*ASSIGNMENT*: Where the word "sandal" occurs in a line of the data, return the whole line.
--- MATERIAL PROVIDED Enclosed Below ---
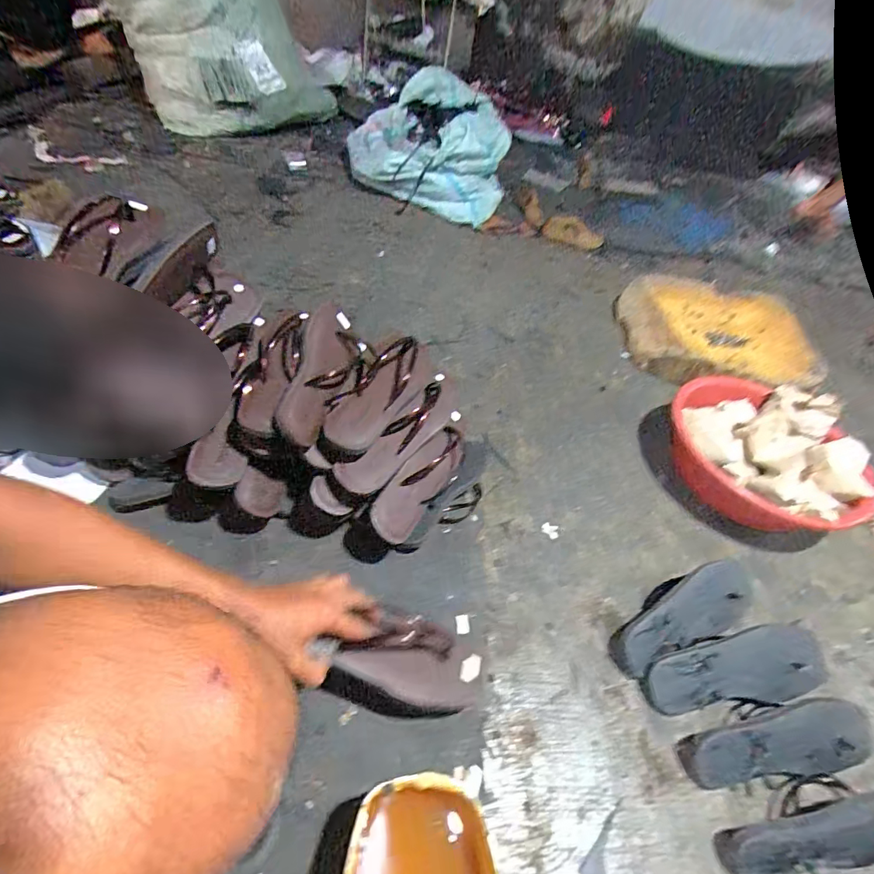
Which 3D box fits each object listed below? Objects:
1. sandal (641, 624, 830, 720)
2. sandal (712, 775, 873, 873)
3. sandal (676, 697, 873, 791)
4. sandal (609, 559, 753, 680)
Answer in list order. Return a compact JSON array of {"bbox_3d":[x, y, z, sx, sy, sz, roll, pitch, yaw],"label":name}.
--- End of Enclosed MATERIAL PROVIDED ---
*RESPONSE BELOW*:
1. sandal (641, 624, 830, 720)
2. sandal (712, 775, 873, 873)
3. sandal (676, 697, 873, 791)
4. sandal (609, 559, 753, 680)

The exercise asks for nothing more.